*Part of a data file*.
● ● ●

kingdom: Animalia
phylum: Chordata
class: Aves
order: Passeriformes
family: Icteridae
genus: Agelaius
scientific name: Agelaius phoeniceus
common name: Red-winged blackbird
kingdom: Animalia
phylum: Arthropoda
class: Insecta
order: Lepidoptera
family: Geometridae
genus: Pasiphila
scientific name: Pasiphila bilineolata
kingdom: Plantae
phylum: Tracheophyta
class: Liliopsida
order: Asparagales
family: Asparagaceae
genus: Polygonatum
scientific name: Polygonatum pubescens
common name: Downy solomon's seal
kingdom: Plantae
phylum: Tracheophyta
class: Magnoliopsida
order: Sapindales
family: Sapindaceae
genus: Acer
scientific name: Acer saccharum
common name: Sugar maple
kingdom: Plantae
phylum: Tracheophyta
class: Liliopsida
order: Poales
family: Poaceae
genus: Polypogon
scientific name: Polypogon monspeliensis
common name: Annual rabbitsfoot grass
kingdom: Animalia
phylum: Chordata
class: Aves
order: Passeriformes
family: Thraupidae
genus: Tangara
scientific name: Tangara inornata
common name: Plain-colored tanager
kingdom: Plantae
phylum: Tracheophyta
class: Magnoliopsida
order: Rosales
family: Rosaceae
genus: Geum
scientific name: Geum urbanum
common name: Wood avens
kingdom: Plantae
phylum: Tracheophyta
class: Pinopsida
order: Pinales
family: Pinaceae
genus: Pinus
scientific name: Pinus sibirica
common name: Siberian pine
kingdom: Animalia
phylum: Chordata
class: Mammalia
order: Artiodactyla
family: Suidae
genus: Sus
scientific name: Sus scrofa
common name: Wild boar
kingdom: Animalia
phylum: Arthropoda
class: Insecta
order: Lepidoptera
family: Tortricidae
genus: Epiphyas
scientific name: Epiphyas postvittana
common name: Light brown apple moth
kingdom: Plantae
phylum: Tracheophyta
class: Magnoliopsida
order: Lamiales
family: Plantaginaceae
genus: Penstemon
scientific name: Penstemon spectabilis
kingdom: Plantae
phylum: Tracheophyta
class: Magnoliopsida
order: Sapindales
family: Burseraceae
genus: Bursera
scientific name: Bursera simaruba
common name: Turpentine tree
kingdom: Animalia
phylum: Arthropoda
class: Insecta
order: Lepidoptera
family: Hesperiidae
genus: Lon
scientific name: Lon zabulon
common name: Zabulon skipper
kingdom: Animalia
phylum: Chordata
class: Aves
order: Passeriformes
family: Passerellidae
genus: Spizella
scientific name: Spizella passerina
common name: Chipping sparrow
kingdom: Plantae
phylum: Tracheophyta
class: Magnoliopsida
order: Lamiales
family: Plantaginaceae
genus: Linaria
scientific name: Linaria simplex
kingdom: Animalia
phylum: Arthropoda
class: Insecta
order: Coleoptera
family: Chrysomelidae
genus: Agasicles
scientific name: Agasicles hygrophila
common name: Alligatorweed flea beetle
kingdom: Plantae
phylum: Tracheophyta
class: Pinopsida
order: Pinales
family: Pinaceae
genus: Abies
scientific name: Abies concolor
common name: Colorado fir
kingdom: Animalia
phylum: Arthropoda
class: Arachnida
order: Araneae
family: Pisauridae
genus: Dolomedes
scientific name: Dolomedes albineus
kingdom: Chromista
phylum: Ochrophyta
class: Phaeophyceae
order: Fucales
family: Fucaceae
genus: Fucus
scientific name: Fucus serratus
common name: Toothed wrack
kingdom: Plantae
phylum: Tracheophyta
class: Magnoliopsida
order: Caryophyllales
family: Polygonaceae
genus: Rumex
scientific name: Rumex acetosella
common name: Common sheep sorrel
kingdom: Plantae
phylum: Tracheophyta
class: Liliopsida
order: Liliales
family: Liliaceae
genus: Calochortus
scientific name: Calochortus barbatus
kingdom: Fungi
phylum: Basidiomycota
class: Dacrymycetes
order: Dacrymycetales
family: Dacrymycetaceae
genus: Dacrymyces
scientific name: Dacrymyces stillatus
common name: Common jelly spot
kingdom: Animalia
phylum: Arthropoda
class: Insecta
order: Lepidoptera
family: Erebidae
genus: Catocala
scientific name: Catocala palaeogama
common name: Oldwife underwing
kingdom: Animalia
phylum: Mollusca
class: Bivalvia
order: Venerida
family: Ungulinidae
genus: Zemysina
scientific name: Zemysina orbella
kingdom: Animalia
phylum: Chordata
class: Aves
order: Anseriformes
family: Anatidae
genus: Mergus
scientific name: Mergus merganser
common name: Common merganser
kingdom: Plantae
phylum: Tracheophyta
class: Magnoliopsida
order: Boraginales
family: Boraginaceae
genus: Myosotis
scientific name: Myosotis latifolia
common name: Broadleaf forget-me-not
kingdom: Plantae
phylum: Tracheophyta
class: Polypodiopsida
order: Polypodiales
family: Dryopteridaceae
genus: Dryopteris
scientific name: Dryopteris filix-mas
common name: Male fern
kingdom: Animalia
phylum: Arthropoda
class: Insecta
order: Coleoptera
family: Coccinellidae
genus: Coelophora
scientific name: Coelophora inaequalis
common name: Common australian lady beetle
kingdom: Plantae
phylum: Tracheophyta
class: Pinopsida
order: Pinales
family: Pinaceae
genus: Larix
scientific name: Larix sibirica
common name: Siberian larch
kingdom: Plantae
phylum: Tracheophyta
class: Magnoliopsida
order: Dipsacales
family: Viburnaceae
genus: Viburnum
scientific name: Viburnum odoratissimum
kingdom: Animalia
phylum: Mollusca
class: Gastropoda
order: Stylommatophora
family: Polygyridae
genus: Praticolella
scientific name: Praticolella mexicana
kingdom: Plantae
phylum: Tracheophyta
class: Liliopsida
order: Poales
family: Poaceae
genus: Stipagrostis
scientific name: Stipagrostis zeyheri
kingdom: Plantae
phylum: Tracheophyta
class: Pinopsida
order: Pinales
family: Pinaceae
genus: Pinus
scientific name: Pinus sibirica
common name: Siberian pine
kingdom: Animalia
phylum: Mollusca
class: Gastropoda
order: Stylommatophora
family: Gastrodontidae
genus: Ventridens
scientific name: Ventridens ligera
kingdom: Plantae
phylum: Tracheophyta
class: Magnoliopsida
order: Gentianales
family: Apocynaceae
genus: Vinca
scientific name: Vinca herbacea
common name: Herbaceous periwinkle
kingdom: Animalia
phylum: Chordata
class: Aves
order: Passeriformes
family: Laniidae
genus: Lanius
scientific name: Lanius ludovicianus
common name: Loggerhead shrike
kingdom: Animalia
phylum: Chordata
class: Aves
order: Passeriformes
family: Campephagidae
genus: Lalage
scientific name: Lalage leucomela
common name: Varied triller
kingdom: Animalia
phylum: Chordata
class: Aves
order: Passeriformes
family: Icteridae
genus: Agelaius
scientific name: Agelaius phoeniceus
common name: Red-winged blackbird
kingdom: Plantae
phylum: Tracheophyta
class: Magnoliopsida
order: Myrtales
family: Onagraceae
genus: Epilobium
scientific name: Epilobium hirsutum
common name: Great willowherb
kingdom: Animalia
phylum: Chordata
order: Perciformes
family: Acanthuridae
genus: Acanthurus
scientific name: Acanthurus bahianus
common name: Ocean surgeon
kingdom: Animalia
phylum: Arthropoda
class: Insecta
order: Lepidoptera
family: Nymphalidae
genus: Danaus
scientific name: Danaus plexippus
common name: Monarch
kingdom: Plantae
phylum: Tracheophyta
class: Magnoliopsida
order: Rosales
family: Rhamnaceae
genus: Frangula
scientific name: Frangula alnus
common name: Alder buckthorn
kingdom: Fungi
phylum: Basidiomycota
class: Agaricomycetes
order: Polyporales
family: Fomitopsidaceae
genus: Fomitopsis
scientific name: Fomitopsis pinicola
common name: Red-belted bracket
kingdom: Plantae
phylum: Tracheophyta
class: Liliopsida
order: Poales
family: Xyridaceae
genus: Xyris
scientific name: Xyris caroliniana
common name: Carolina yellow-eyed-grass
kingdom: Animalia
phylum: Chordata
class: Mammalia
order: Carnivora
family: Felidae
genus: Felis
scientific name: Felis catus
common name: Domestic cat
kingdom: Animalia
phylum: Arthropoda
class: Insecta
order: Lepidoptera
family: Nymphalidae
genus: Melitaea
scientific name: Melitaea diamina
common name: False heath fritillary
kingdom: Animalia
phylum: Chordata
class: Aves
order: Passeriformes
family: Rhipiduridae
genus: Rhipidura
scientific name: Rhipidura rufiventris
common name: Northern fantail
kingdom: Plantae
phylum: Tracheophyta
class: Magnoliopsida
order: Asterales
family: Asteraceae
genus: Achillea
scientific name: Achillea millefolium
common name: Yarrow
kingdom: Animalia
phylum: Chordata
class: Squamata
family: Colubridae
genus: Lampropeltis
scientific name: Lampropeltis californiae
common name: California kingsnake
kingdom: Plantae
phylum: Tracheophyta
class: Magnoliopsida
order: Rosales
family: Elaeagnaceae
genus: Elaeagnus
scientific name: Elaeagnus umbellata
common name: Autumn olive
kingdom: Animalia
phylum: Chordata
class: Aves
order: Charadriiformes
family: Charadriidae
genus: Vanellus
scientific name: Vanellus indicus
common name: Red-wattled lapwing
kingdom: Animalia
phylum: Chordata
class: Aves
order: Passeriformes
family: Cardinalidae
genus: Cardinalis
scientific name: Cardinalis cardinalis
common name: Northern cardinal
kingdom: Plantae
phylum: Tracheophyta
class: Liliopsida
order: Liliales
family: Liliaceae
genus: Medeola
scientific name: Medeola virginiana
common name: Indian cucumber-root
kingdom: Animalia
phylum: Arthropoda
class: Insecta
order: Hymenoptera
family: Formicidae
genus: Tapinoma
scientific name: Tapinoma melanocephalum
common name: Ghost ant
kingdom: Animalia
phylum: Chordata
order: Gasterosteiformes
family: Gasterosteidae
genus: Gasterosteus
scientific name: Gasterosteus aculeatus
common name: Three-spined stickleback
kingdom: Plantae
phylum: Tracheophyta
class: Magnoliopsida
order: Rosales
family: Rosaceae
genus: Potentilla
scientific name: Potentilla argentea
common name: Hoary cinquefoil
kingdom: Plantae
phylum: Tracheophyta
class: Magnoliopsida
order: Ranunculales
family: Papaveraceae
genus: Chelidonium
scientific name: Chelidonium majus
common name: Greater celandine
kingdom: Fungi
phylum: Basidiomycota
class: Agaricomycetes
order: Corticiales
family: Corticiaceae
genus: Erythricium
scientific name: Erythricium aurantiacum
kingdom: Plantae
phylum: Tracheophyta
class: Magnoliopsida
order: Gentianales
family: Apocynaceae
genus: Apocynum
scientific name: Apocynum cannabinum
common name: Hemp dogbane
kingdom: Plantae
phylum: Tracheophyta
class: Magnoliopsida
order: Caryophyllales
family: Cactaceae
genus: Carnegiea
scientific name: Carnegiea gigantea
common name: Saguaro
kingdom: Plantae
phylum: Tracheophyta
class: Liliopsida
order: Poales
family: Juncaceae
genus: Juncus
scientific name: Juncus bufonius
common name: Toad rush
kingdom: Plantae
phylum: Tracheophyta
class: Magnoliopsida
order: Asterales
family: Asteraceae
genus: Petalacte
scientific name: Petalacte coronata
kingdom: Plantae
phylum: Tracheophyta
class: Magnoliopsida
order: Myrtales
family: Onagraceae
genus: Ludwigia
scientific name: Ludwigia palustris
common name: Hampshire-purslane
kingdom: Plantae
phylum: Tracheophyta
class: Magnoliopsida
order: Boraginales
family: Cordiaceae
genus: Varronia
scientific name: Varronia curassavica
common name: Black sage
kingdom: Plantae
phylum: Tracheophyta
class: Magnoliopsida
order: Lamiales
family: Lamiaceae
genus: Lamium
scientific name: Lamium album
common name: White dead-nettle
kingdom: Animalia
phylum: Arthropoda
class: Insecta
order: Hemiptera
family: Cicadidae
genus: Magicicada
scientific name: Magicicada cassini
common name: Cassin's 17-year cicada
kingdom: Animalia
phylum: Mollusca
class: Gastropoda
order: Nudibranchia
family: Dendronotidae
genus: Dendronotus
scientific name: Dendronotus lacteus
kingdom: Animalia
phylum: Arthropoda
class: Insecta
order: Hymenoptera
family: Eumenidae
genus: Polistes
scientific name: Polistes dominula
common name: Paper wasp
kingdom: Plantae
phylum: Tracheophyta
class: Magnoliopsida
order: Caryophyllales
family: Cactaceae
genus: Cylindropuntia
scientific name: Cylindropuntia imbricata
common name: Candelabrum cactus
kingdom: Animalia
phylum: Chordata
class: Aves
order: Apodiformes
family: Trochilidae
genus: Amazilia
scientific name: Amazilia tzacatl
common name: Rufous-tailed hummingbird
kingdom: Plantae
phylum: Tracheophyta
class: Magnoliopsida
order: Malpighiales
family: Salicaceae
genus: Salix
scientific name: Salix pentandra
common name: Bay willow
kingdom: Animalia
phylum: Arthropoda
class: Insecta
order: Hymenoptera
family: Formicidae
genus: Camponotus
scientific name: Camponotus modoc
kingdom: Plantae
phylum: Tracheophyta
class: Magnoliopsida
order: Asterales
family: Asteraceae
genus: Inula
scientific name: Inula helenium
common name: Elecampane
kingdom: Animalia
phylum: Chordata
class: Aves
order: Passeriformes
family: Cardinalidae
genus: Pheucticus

● ● ●

*Task requirements*.
Edit the records from their start through the line containing "scientific name: Polygonatum pubescens", changing each "scientific name" to "binomial name" and leaving everything else unchanged.

*Result below*.
kingdom: Animalia
phylum: Chordata
class: Aves
order: Passeriformes
family: Icteridae
genus: Agelaius
binomial name: Agelaius phoeniceus
common name: Red-winged blackbird
kingdom: Animalia
phylum: Arthropoda
class: Insecta
order: Lepidoptera
family: Geometridae
genus: Pasiphila
binomial name: Pasiphila bilineolata
kingdom: Plantae
phylum: Tracheophyta
class: Liliopsida
order: Asparagales
family: Asparagaceae
genus: Polygonatum
binomial name: Polygonatum pubescens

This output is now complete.